Failed to instantiate provider ___ to obtain schema: fork/exec ___ permission denied

[gordonpn]

I'm trying to use this plugin to create a CNAME record using the Cloudflare provider, but I'm facing some permission issues.

I've tried:

• put privileged: true
• put user: root
• change owner, group and mode for this file using chmod and chown
• tried jmccann/drone-terraform:latest and jmccann/drone-terraform:1

Full logs seen on Drone UI:

latest: Pulling from jmccann/drone-terraform
Digest: sha256:b6ee6c89a91e95384f9bc9d773d97b2c8bde0a5876085a6a15e7ec4d20019cbd
Status: Downloaded newer image for jmccann/drone-terraform:latest
time="2022-06-23T03:21:06Z" level=info msg="Drone Terraform Plugin Version" Revision= 
$ terraform version
Terraform v1.0.2
on linux_amd64
+ provider registry.terraform.io/cloudflare/cloudflare v3.17.0

Your version of Terraform is out of date! The latest version
is 1.2.3. You can update by downloading from https://www.terraform.io/downloads.html
$ rm -rf .terraform
$ terraform init -input=false

Initializing the backend...

Initializing provider plugins...
- Reusing previous version of cloudflare/cloudflare from the dependency lock file
- Installing cloudflare/cloudflare v3.17.0...
- Installed cloudflare/cloudflare v3.17.0 (signed by a HashiCorp partner, key ID DE413CEC881C3283)

Partner and community providers are signed by their developers.
If you'd like to know more about provider signing, you can read about it here:
https://www.terraform.io/docs/cli/plugins/signing.html

Terraform has made some changes to the provider dependency selections recorded
in the .terraform.lock.hcl file. Review those changes and commit them to your
version control system if they represent changes you intended to make.

Terraform has been successfully initialized!

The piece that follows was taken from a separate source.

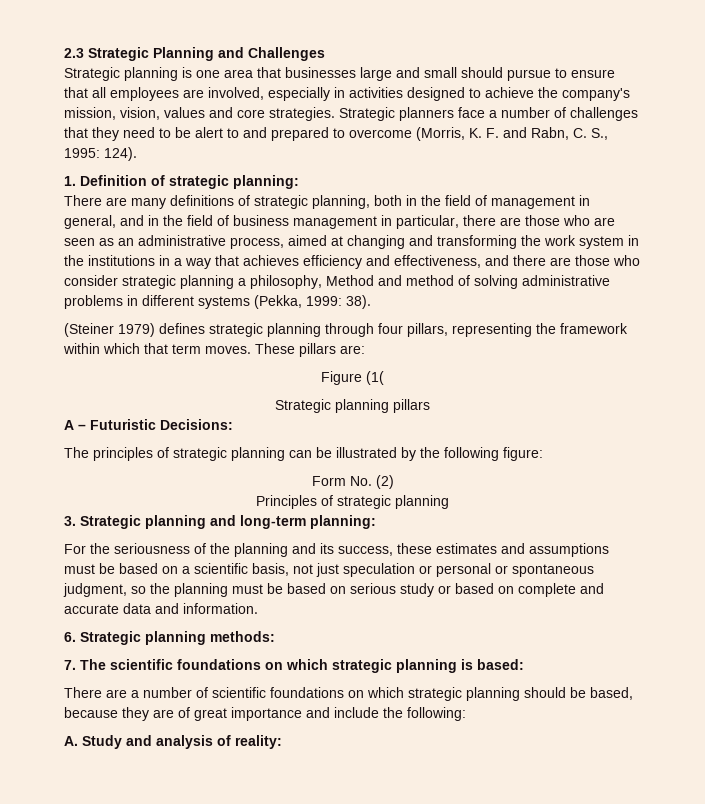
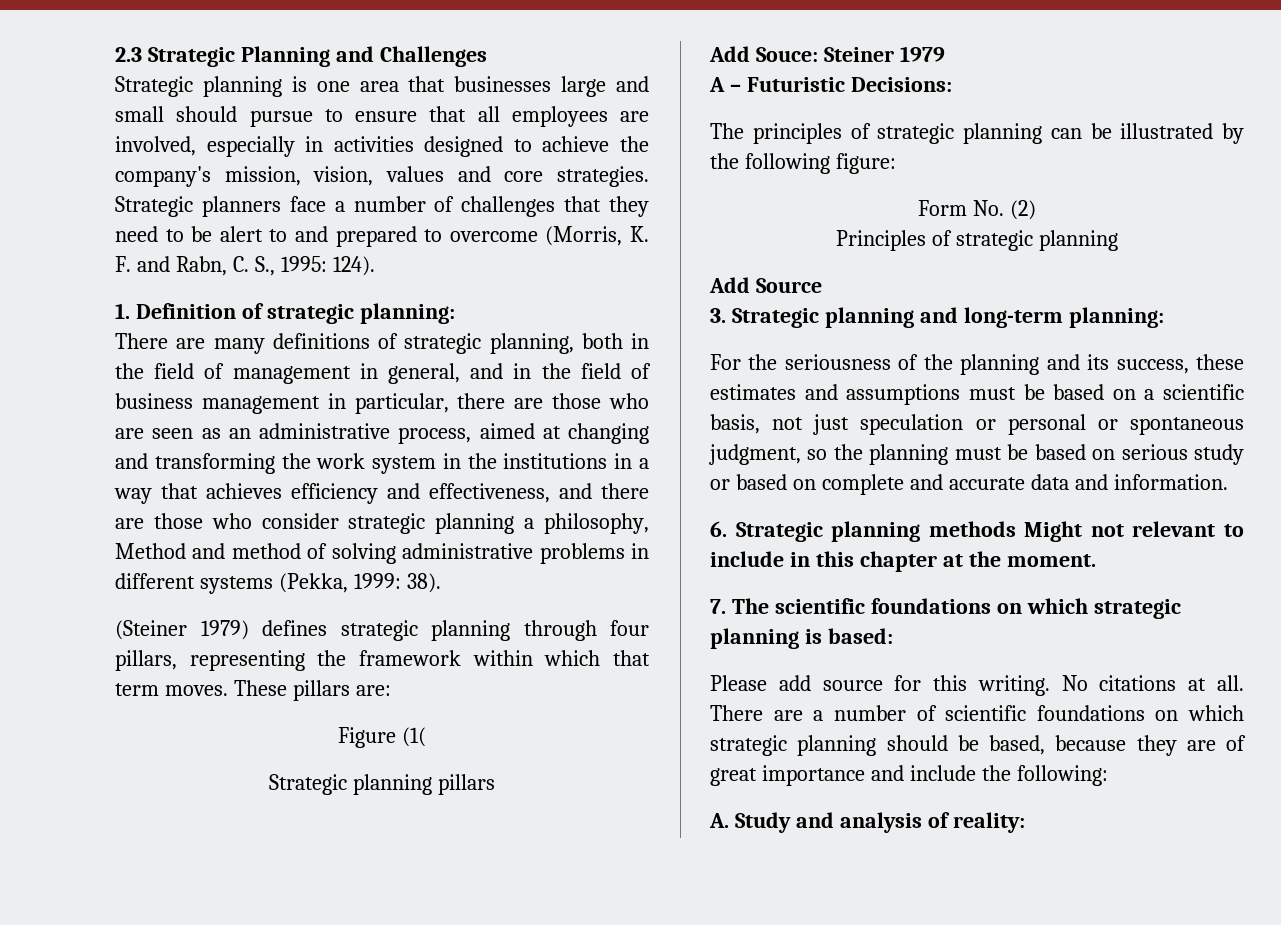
(430, 406) none -> [709,46,945,62] // Add Souce: Steiner 1979
(449, 502) none -> [709,277,822,293] // Add Source
[210,631,275,642] methods: -> [928,521,1244,542] [710,551,1096,572] methods Might not relevant to include in this chapter at the moment.
(524, 664) none -> [710,675,1244,696] Please add source for this writing. No citations at all.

You may now begin working with Terraform. Try running "terraform plan" to see
any changes that are required for your infrastructure. All Terraform commands
should now work.

If you ever set or change modules or backend configuration for Terraform,
rerun this command to reinitialize your working directory. If you forget, other
commands will detect it and remind you to do so if necessary.
$ terraform get
$ terraform validate
╷
│ Error: Could not load plugin
│ 
│ 
│ Plugin reinitialization required. Please run "terraform init".
│ 
│ Plugins are external binaries that Terraform uses to access and manipulate
│ resources. The configuration provided requires plugins which can't be
│ located,
│ don't satisfy the version constraints, or are otherwise incompatible.
│ 
│ Terraform automatically discovers provider requirements from your
│ configuration, including providers used in child modules. To see the
│ requirements and constraints, run "terraform providers".
│ 
│ failed to instantiate provider
│ "registry.terraform.io/cloudflare/cloudflare" to obtain schema: fork/exec
│ .terraform/providers/registry.terraform.io/cloudflare/cloudflare/3.17.0/linux_amd64/terraform-provider-cloudflare_v3.17.0:
│ permission denied
│ 
╵
time="2022-06-23T03:21:09Z" level=fatal msg="Failed to execute a command" error="exit status 1" 

My Drone CI yaml config:

kind: pipeline
name: terraform
steps:
- environment:
    CLOUDFLARE_API_TOKEN:
      from_secret: CLOUDFLARE_API_TOKEN
    CLOUDFLARE_EMAIL:
      from_secret: CLOUDFLARE_EMAIL
  image: jmccann/drone-terraform:latest
  name: terraform
  settings:
    plan: true
    root_dir: terraform
type: docker

Terraform config:

terraform {
  required_providers {
    cloudflare = {
      source  = "cloudflare/cloudflare"
      version = "~> 3.0"
    }
  }
}

provider "cloudflare" {
  # email pulled from $CLOUDFLARE_EMAIL
  # token pulled from $CLOUDFLARE_API_TOKEN
}

variable "zone_id" {
  # ... snip ...
}

variable "domain" {
  # ... snip ...
}

resource "cloudflare_record" "swarmpit" {
  zone_id = var.zone_id
  name    = "swarmpit"
  value   = var.domain
  type    = "CNAME"
  proxied = true
}

I would greatly appreciate it if anybody has pointers or fixes, thank you.